You have the legal right to:

  • Access to your personal that we process (Art. 15 GDPR)
  • Rectification and completion of your data (Art. 16 GDPR)
  • Erasure (Art. 17 GDPR)
  • Restriction of processing (Art. 18 GDPR)
    Data portability (Art. 20 GDPR)
  • Withdrawal of your consent (Art. 7 GDPR) with effect for the future. The withdrawal of consent will not affect the lawfulness of processing based on consent before its withdrawal.
  • You have the right to demonstration of your own point of view and refutation of an automated decision (Art. 22 GDPR).
  • You also have the right to object to the processing of your data which is based on our legitimate interests or the legitimate interests of a third party at any time, on grounds relating to your particular situation (Art. 21 GDPR). This also applies to profiling based on these provisions within the meaning of Art. 4 (4) GDPR.
  • Objection to direct marketing – You have the right to object to the processing of your data for the purpose of direct marketing at any time without giving reasons.

To exercise these rights, you can contact us via the contact details mentioned above.

You also have the legal right to lodge a complaint with a data protection supervisory authority (Art. 77 GDPR).

Legal Disclaimer

Fischer HRM GmbH assumes no liability whatsoever for the correctness, completeness, topicality or quality of the information contained within this website, or for any third-party content linked to this site.

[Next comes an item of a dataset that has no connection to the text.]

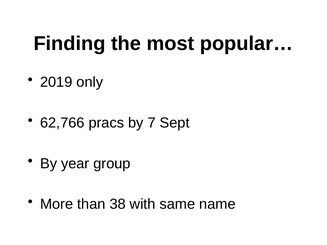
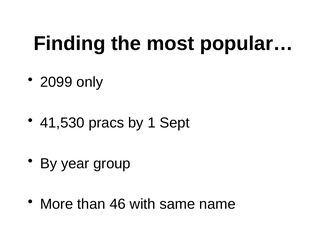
2019: 2019 -> 2099
62,766: 62,766 -> 41,530
7: 7 -> 1
38: 38 -> 46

The information on this website is to be used privately and exclusively for informational purposes.
The reproduction, alteration or dissemination of information and/or data content, and the use of texts (in whole or part), images or graphics in particular is prohibited without prior written permission from Fischer HRM GmbH. Unauthorised reproduction, usage, alteration or dissemination of individual content or entire pages will result in prosecution according to both criminal and civil law.